NASHVILLE (BP) – For the 5-year-old Burmese refugee, the small bag of rice evoked a living thing. “It’s baby rice,” she proclaimed, hugging it to her chest.
Terry Dale Hudgins, director of the Nashville World Outreach Partnership based at Tusculum Hills Baptist Church in Nashville, had taken a group of Burmese refugees grocery shopping.
“You’d have thought it was a million dollars,” Hudgins told Baptist Press, “the way she was hugging the bag of rice.”
The little girl was too young to comprehend the civil war and ethnic genocide that created the poor conditions hundreds of thousands have suffered in refugee camps in Thailand for decades.

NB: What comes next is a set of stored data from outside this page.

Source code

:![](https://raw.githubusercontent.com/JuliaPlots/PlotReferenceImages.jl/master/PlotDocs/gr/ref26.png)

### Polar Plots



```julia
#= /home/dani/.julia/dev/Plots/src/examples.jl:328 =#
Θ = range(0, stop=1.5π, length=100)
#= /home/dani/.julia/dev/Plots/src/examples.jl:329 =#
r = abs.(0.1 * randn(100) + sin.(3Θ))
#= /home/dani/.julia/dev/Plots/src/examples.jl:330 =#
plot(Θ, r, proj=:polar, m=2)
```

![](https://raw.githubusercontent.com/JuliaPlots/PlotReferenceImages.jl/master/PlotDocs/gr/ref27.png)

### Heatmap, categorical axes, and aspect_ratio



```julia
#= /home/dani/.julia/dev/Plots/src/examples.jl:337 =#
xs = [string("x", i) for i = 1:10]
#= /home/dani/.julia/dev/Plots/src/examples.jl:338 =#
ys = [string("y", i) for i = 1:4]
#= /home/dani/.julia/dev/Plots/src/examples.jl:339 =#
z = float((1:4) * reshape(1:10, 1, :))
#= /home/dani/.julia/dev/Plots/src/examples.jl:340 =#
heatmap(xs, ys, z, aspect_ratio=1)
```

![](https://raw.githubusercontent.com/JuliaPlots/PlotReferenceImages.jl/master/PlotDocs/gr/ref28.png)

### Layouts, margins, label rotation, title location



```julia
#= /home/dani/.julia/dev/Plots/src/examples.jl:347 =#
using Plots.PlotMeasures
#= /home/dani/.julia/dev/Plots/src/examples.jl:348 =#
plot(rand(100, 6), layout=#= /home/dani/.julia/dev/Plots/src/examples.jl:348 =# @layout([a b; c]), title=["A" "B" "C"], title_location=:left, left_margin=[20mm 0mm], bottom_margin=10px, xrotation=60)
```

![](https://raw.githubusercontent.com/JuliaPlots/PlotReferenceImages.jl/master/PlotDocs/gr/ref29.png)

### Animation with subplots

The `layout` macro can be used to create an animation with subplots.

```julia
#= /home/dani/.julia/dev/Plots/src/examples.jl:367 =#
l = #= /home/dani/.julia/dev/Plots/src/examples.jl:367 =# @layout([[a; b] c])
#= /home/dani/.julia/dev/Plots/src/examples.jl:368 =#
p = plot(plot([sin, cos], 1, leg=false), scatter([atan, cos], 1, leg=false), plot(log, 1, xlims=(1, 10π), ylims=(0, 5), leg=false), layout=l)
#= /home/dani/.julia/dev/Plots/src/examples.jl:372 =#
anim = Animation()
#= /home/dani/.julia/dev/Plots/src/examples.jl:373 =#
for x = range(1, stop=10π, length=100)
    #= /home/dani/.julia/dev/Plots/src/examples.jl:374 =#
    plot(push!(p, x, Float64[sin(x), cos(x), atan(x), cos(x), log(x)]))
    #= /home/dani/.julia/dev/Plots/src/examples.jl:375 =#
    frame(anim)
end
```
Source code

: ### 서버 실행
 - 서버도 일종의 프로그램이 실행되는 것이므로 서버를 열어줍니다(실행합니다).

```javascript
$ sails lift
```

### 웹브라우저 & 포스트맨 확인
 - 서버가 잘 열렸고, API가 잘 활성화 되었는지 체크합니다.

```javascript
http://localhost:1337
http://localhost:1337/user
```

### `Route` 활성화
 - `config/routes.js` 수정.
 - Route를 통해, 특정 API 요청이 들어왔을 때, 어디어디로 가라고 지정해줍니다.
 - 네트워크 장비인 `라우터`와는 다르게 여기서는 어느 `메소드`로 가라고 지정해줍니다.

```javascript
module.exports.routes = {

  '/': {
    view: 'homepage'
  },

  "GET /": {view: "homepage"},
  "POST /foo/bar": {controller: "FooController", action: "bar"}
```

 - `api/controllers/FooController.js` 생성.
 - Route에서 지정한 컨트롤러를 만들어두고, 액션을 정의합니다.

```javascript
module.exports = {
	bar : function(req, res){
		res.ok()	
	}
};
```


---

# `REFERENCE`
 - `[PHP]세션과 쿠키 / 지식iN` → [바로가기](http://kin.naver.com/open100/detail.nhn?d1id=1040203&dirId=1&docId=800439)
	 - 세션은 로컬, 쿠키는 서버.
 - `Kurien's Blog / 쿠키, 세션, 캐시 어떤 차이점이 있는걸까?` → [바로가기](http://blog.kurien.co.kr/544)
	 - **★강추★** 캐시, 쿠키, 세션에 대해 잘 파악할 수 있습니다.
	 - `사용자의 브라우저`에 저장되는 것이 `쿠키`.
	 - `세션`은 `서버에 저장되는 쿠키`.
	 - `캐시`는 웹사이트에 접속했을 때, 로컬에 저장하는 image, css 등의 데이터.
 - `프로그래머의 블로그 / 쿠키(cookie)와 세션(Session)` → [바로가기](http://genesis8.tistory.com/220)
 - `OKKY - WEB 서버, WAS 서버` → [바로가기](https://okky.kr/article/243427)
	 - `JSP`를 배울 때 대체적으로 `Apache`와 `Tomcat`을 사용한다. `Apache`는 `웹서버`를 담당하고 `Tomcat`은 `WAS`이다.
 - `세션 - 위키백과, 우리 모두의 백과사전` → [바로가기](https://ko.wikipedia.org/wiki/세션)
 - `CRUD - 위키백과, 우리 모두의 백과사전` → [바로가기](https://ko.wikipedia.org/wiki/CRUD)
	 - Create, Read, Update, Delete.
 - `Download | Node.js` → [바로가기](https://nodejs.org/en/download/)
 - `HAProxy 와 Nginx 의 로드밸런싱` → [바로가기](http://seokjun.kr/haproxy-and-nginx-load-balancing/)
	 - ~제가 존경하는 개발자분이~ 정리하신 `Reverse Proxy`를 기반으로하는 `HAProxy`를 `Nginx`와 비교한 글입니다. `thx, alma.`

“What we’ve learned from primarily the Burmese refugees, the Karen and others from Burma, hunger was a big issue there,” Hudgins said, “and it was the quality of food. Some children passed away from parasites in stuff they’d eaten while they were in the camps.”
War is a top driver of global hunger, joined by poverty, gender inequality, food waste and extreme weather events such as droughts or floods, report several international feeding ministries including the World Food Program USA.
Southern Baptists have used a multifaceted approach to cooperatively address global hunger since the 1978 inception of the World Hunger Fund, now known as the Global Hunger Relief Fund, said Jason Cox, Send Relief vice president for international ministry.
“It’s important for people to know that Southern Baptists are in the fight against hunger,” Cox said. “The way that they’re in the fight is by giving to the Global Hunger Relief Fund, which is a cooperative effort of Southern Baptists, but then is administered by, or carried out by, Send Relief.
“We’re facing now the greatest global hunger crisis in four decades.”
After a 10-year decline, global hunger surged with the COVID-19 pandemic. An additional 150 million people joined the grips of global hunger from 2019 to 2022, Action Against Hunger reported, with 781 million people suffering from hunger globally.
In the most extreme cases, 50 million people face starvation, including 22 million children. World Vision puts the number of children facing starvation at the combined populations of New York City, Los Angeles, Chicago, Houston, Phoenix and Philadelphia.
Middle Africa suffers the greatest impact from hunger, World Vision reported, with 31.8 percent of the population suffering hunger. Following are East Africa, 28.1 percent; Western Africa 18.7 percent; the Caribbean, 16.1 percent, and Southern Asia, 15.8 percent.
Tackling the problem transcends delivering grain to impoverished areas.
“There are times when we do larger-scale relief projects like that,” Cox said. “What Send Relief does is really more interventions to help alleviate hunger through more sustainable solutions.”
Cox points to two distinctives of Send Relief’s fight against hunger. First, sustainable, community-based solutions address the chronic and root causes of hunger. These initiatives include:
- job skills training;
- livestock feed distribution;
- sustainable farming;
- clean water projects including water wells, irrigation systems, water filters,
- empowering vulnerable and marginalized women, and
- establishing community health programs.
Send Relief facilitated 226 such projects in 2022 that impacted more than 800,000 people and saw more than 51,000 people come to faith in Christ, Cox said. More than 1,200 new areas including villages, neighborhoods or people groups were opened to the Gospel for the first time because of the outreaches, he said.
Gospel impact is Send Relief’s second distinctive in alleviating global hunger.
“This is really important for Southern Baptists to understand,” Cox said, “that when they give to Global Hunger Relief, and partner with Send Relief in using those funds worldwide, they are also partnering with North American Mission Board and International Mission Board on projects that will always be church-centered and Gospel-focused.”
The ministry “brings Scripture to life” for Hudgins, who serves several refugee populations through Tusculum Hills’ partnership with Forest Hills Baptist Church and First Baptist Church of Nashville.
“I thought I understood what poverty was and hunger was based on America’s situation,” Hudgins said. “But seeing it now from the refugees … it makes me ashamed of how much food we waste.
“I can’t even watch the Food Network anymore because of the food they waste. I just think there are so many families that could use that, and you’re just playing with it and throwing it away.”